I've used the same variable names as the `for` loop code. I.e. `sublist` and `item`. I think that makes the comparison of the code easier.

You can think of the nested comprehension in two parts. This is the same as the standard for `loop` i.e. outerloop then inner loop.

## Dictionarys

Most programming languages have a form of dictionary.  They consist of key and item pairs.  The key - typically, a `str` allows quick lookup of the item: for example, a `list` or `int`.  In python a dictionary is refered to as a `dict`.  The basic syntax to declare one statically is as follows:

In [2]:
foo = {'bar':10, 'spam':'eggs', 10:'knights'}

A few things to notice: 

* A `dict` uses `{}` 
* Key and item pairs are separated by a semi colon
* The data type of the keys and items do not need to be consistent.  It can be any type you require.

> My recommendation is that you keep the data type for the **key** consistent.
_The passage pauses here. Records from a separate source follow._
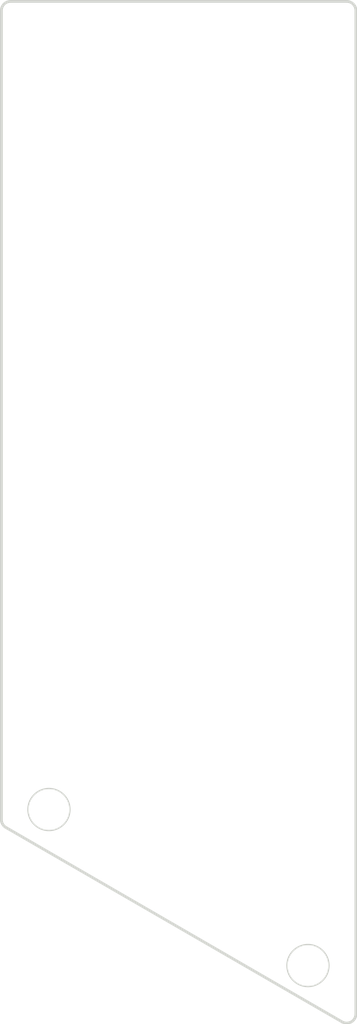
<source format=kicad_pcb>
(kicad_pcb
	(version 20240108)
	(generator "pcbnew")
	(generator_version "8.0")
	(general
		(thickness 1.6)
		(legacy_teardrops no)
	)
	(paper "A3")
	(title_block
		(title "controller_overlay")
		(date "2025-07-09")
		(rev "0.2")
		(company "ceoloide")
	)
	(layers
		(0 "F.Cu" signal)
		(31 "B.Cu" signal)
		(32 "B.Adhes" user "B.Adhesive")
		(33 "F.Adhes" user "F.Adhesive")
		(34 "B.Paste" user)
		(35 "F.Paste" user)
		(36 "B.SilkS" user "B.Silkscreen")
		(37 "F.SilkS" user "F.Silkscreen")
		(38 "B.Mask" user)
		(39 "F.Mask" user)
		(40 "Dwgs.User" user "User.Drawings")
		(41 "Cmts.User" user "User.Comments")
		(42 "Eco1.User" user "User.Eco1")
		(43 "Eco2.User" user "User.Eco2")
		(44 "Edge.Cuts" user)
		(45 "Margin" user)
		(46 "B.CrtYd" user "B.Courtyard")
		(47 "F.CrtYd" user "F.Courtyard")
		(48 "B.Fab" user)
		(49 "F.Fab" user)
	)
	(setup
		(pad_to_mask_clearance 0.05)
		(allow_soldermask_bridges_in_footprints no)
		(pcbplotparams
			(layerselection 0x00010fc_ffffffff)
			(plot_on_all_layers_selection 0x0000000_00000000)
			(disableapertmacros no)
			(usegerberextensions no)
			(usegerberattributes yes)
			(usegerberadvancedattributes yes)
			(creategerberjobfile yes)
			(dashed_line_dash_ratio 12.000000)
			(dashed_line_gap_ratio 3.000000)
			(svgprecision 4)
			(plotframeref no)
			(viasonmask no)
			(mode 1)
			(useauxorigin no)
			(hpglpennumber 1)
			(hpglpenspeed 20)
			(hpglpendiameter 15.000000)
			(pdf_front_fp_property_popups yes)
			(pdf_back_fp_property_popups yes)
			(dxfpolygonmode yes)
			(dxfimperialunits yes)
			(dxfusepcbnewfont yes)
			(psnegative no)
			(psa4output no)
			(plotreference yes)
			(plotvalue yes)
			(plotfptext yes)
			(plotinvisibletext no)
			(sketchpadsonfab no)
			(subtractmaskfromsilk no)
			(outputformat 1)
			(mirror no)
			(drillshape 1)
			(scaleselection 1)
			(outputdirectory "")
		)
	)
	(net 0 "")
	(footprint "ceoloide:mounting_hole_npth" (layer "F.Cu") (at 204.927 100.4385))
	(footprint "ceoloide:mounting_hole_npth" (layer "F.Cu") (at 218.969 108.8825))
	(gr_line
		(start 202.348 100.978153)
		(end 202.348 57.2025)
		(stroke
			(width 0.15)
			(type default)
		)
		(layer "Edge.Cuts")
		(uuid "04e3af6f-74fd-4cdd-a822-4f0516dd316f")
	)
	(gr_arc
		(start 221.568 111.497475)
		(mid 221.317996 111.930474)
		(end 220.818 111.930487)
		(stroke
			(width 0.15)
			(type default)
		)
		(layer "Edge.Cuts")
		(uuid "087e5322-5df5-4c78-aef9-da43588d6716")
	)
	(gr_line
		(start 220.818 111.930487)
		(end 202.598 101.411165)
		(stroke
			(width 0.15)
			(type default)
		)
		(layer "Edge.Cuts")
		(uuid "31f379fb-e85b-4d07-bbeb-5c1280989133")
	)
	(gr_arc
		(start 202.348 57.2025)
		(mid 202.494447 56.848947)
		(end 202.848 56.7025)
		(stroke
			(width 0.15)
			(type default)
		)
		(layer "Edge.Cuts")
		(uuid "65b8c467-f4a1-4af8-a625-c4657e884a53")
	)
	(gr_line
		(start 202.848 56.7025)
		(end 221.068 56.7025)
		(stroke
			(width 0.15)
			(type default)
		)
		(layer "Edge.Cuts")
		(uuid "74e7b3d4-6d42-43c9-8472-dc8b12f4e1d8")
	)
	(gr_arc
		(start 202.598 101.411165)
		(mid 202.415005 101.228149)
		(end 202.348 100.978153)
		(stroke
			(width 0.15)
			(type default)
		)
		(layer "Edge.Cuts")
		(uuid "78c9815b-a464-4fe6-a89a-e8907165b3b1")
	)
	(gr_circle
		(center 218.969 108.8825)
		(end 220.069 108.8825)
		(stroke
			(width 0.15)
			(type default)
		)
		(fill none)
		(layer "Edge.Cuts")
		(uuid "82b8c748-4a2e-42f5-8a0f-06261c4f9692")
	)
	(gr_arc
		(start 221.068 56.7025)
		(mid 221.421553 56.848947)
		(end 221.568 57.2025)
		(stroke
			(width 0.15)
			(type default)
		)
		(layer "Edge.Cuts")
		(uuid "c422d9b6-f678-4cf1-8988-0f92888b462a")
	)
	(gr_circle
		(center 204.927 100.4385)
		(end 206.027 100.4385)
		(stroke
			(width 0.15)
			(type default)
		)
		(fill none)
		(layer "Edge.Cuts")
		(uuid "d21216a0-6988-43ab-925c-2229a273d030")
	)
	(gr_line
		(start 221.568 57.2025)
		(end 221.568 111.497475)
		(stroke
			(width 0.15)
			(type default)
		)
		(layer "Edge.Cuts")
		(uuid "e0fb6362-318e-46d3-b129-9ffc3397478f")
	)
)

</source>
This simplification avoids silly mistakes.  Flexibility isn't always your friend! 

We access the items in the dict by using their keys


In [5]:
print(foo['spam'])

eggs


In [6]:
print(foo['bar'])

10


In [8]:
print(foo[10])

knights


### Creating an empty dict and adding key:items

This is an easy operation. First we simply create a `dict` with no key item pairs and assign to a variable.

In [18]:
print(foo)
print(type(foo))

{'bar': 'spam', 'eggs': 10.0}
<class 'dict'>


To add an item we use a simple syntax where we specify the key between `[]` and assign the item value

In [24]:
foo = {}
foo['bar'] = 'spam'
foo['eggs'] = 10.0
print(foo)

{'bar': 'spam', 'eggs': 10.0}


### Checking for the existance of a key

Keys must be exist in a `dict` to be referenced  You will raise an exception if you try reference a key that is not present.  If you want to check if a key exists you can use the following syntax:


In [28]:
foo = {}
foo['spam'] = 'eggs'

if 'spam' in foo:
    print(foo['spam'])
else:
    print('oh dear there is no spam')

eggs


### Dictionary comprehensions

If needed you can also create a `dict` using a dictionary comprehension e.g.

In [2]:
keys = ['bar', 'spam', 'nee']
items = [10, 'eggs', 'knights']

foo = {key:item for key, item in zip(keys, items)}
print(foo)
print(foo['bar'])

{'bar': 10, 'spam': 'eggs', 'nee': 'knights'}
10


### Nested dictionaries

Sometimes it can be useful to have a nested dictionary.  A good example of when this is useful is when creating a `pandas` `Dataframe`.  You can think of a nested dictionary as having a table like structure.  Here's a simple example:

In [4]:
bands_dict = {'band': {0: 'pantera', 1: 'metallica', 2: 'megadeth', 3: 'anthrax'},
              'n_albums': {0: 9, 1: 10, 2: 15, 3: 11},
              'yr_formed': {0: 1981, 1: 1981, 2: 1983, 3: 1981},
              'active': {0: False, 1: True, 2: True, 3: True}}

The variable `bands_dict` is just a simple `dict`.  However, each key can be though of as a column name in a table.  Each item contains the row data.  For example to find the data in row 0 of the bands column we use:

In [9]:
bands_dict['band'][0]

'pantera'

Or if you want all data in a column you simple use the key:

In [7]:
bands_dict['yr_formed']

{0: 1981, 1: 1981, 2: 1983, 3: 1981}

Again this data structure might be useful to create if you are collecting data during the run of a model of algorithm.